What stood out to me is that many mid-sized companies are realizing that a greater percentage of their workforce is temporary. Like most companies today, they don’t have a lot of resources, especially in HR, and everybody wants to be more efficient or save money.
Do you really have internal experts?
When conversations about managed staffing providers (MSPs) came up at CWS, there were a lot of questions about the value that an MSP could bring. The answer? Today, talent acquisition and, more specifically, the management of staffing suppliers can best be managed by an MSP. Not only do many companies lack internal experts, but many don’t have any staff at all to devote to these activities.

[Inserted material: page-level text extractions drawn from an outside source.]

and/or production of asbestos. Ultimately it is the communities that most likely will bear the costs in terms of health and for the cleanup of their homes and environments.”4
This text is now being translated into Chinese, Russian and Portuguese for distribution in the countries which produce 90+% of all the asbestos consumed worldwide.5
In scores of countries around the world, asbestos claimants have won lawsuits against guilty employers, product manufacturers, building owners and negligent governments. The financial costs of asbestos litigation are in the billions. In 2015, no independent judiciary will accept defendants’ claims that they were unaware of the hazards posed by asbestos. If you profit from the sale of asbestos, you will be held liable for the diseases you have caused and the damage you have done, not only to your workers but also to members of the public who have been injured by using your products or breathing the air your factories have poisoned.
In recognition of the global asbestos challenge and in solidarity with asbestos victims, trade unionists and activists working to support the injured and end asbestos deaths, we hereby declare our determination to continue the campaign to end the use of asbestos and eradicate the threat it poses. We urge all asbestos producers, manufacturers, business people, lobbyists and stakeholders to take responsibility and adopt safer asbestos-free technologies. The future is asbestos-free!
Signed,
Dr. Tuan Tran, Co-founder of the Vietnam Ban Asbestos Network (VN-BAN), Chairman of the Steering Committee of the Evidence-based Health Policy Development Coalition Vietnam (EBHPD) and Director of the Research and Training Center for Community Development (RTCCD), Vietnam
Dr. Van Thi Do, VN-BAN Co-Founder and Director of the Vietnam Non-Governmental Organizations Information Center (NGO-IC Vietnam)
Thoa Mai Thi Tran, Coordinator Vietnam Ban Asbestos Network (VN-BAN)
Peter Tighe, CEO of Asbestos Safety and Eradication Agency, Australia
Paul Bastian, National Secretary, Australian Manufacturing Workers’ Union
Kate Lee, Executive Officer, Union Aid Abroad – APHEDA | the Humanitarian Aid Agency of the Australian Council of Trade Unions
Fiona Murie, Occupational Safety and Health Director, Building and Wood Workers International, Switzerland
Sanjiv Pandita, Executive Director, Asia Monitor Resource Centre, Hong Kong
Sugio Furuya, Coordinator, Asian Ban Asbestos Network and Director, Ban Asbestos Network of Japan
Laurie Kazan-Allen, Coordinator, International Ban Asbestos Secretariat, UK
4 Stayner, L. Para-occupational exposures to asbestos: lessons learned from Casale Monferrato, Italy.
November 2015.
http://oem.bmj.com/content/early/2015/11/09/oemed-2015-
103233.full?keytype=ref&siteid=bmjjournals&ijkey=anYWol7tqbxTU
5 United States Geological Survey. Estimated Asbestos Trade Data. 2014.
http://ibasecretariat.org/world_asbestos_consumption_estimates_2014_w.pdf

While there are certainly other areas in which an MSP adds value, with any type of complex process, whether it’s screening or uncovering hard-to-find skills, it pays to have the MSP keeping track and ensuring compliance and efficiency. Many mid-sized companies are realizing how easy it is for things to fall through the cracks, even at low volumes. An MSP helps avoid this.
One size doesn’t fill all
The other thing that was apparent at CWS this week was that there are several different models of MSP engagements. While all have similar benefits, there’s not one that will fit all circumstances. For example, we heard about AT&T’s contingent labor program. AT&T recently went from a completely self-managed model with internally developed technology tools, to outsourcing the vendor management system (VMS) portion. Other organizations of similar size outsource everything, while some started with outsourcing and then decided to bring it in-house.

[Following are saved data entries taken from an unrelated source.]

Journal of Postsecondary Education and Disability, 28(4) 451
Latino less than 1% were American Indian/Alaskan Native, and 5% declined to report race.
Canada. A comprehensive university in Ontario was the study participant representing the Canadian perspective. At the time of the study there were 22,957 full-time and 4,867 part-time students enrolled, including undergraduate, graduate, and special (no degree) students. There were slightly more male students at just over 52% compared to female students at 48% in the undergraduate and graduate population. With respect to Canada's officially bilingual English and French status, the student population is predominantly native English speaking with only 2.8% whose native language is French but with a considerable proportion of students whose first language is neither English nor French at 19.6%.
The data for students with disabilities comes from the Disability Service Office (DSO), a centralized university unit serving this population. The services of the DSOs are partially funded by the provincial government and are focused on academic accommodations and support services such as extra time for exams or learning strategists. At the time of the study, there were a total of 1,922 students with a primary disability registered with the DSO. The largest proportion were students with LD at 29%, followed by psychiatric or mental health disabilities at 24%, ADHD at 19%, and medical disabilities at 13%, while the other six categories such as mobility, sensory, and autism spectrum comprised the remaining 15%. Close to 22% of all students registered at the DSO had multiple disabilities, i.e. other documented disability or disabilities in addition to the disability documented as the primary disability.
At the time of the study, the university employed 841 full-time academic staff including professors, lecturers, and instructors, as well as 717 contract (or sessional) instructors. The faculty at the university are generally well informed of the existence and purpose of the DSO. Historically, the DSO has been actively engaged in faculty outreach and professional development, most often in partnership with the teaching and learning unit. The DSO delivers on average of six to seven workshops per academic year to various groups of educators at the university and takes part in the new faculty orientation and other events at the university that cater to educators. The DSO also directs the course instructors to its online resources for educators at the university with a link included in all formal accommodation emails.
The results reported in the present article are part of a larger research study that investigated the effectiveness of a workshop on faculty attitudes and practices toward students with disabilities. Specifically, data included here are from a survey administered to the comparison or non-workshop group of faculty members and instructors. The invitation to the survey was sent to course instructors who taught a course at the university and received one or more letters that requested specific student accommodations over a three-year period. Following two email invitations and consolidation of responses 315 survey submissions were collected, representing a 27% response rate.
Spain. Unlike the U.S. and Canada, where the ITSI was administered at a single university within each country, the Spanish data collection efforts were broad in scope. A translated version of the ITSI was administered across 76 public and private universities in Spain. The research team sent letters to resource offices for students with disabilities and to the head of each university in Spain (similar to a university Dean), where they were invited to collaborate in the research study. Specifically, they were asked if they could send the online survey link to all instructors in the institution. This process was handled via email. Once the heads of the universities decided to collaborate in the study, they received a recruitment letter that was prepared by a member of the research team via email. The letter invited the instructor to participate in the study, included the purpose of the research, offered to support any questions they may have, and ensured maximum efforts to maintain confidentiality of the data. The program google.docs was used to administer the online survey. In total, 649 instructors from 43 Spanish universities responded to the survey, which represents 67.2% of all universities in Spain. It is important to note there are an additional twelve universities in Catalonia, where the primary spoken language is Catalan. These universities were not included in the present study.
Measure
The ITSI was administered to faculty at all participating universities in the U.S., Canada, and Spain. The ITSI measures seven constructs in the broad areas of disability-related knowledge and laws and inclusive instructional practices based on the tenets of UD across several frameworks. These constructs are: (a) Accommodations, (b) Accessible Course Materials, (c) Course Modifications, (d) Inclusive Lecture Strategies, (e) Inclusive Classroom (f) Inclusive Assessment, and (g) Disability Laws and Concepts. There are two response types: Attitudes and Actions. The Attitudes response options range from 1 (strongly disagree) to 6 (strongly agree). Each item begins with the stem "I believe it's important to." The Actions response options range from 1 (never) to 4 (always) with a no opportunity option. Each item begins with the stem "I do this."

Mid-sized companies at CWS heard from giants such as AT&T that there’s more to managing a contingent labor program that simply getting staffing vendors in line. It’s a progression, and to paraphrase comments made during one panel session, it’s best to get started as soon as you can.
Test drive the hybrids
In other conversations, people commented on specific MSP models such as a vendor-neutral approach. However, I detected an interest in meeting the diverse needs of a mid- to large-sized organization. During a roundtable session that I facilitated, one participant defined how four different parts of her organization operated with respect to contingent labor. It was clear to her that it was going to take an MSP model that would work for all of her constituents, not just one or two of them.
The hybrid concept is one where the MSP (or another single vendor) might function as a master vendor in some areas, filling a majority of the positions, but in other areas job orders are sent out to associate staffing vendors to competitively fill the positions. This model is typically used when large business units have differing needs.
Act now — operators are standing by
The bottom line: there is a growing realization that most companies, even small- to mid-sized companies, need to understand that managing a contingent workforce is a skill and it takes time and resources. Also, if you think it gets easier as the number of temporary workers gets larger, think again. The prevailing opinion at CWS was that now is the time to get your contingent labor house in order, before things really pick up.